Here’s a (lighter) take on the etymology of some of our common PM terms:

1. Milestone – originally “millstone”.  A large, heavy object used to grind resources that can also be used to defeat a project manager’s attempts to stay afloat.

2. Scope – short form for “endoscope“.  A tool used to look inside a customer’s body to identify what ails them.  Wielding scope  (also known as “scope control”) usually results in discomfort to the customer with monetary gains for the wielder.

3. Budget – from the old French word, Bougette – a purse.  Usually this purse’s strings are welded shut by your project sponsor.

4. Sponsor – the term originally signified an experienced individual that would guide you through a growth initiative such as a twelve-step program.  In recent years, the term has changed in to identify someone that is likely to put you into Alcoholics Anonymous.

5. Issue – The act or an instance of flowing, passing, or giving out.  The key definition to extract from that last sentence is the “the act of passing out” as that is applicable to a project manager that has logged one too many issues.

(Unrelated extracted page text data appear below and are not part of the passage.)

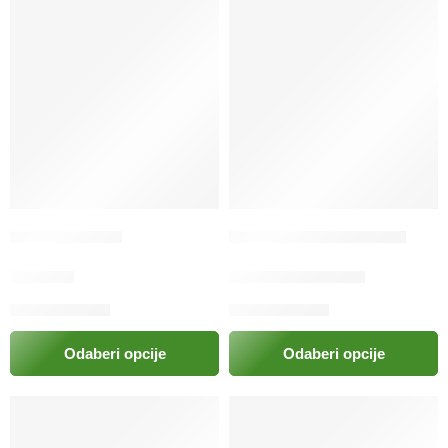
Biopyrox sprej
Bravecto tablete za pse
21.00
KM
67.00
KM
–
86.00
KM
Odaberi opcije
Odaberi opcije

6. Monte Carlo simulation – Named in honor of the famous casino to warn practitioners that at some level, project planning is the same as gambling – once you think you’ve created a predictable plan for your project, you’ll usually go broke.

7. Critical Chain – The chains that were used to bind rowing slaves to their benches on merchant ships.

8. Progress – A Russian expendable freighter spacecraft.

9. Baseline – an imaginary line or standard by which things are measured or compared.

10. Stakeholders – The assistants that Dr. Helsing employed to hold the implements that were used to eliminate Count Dracula.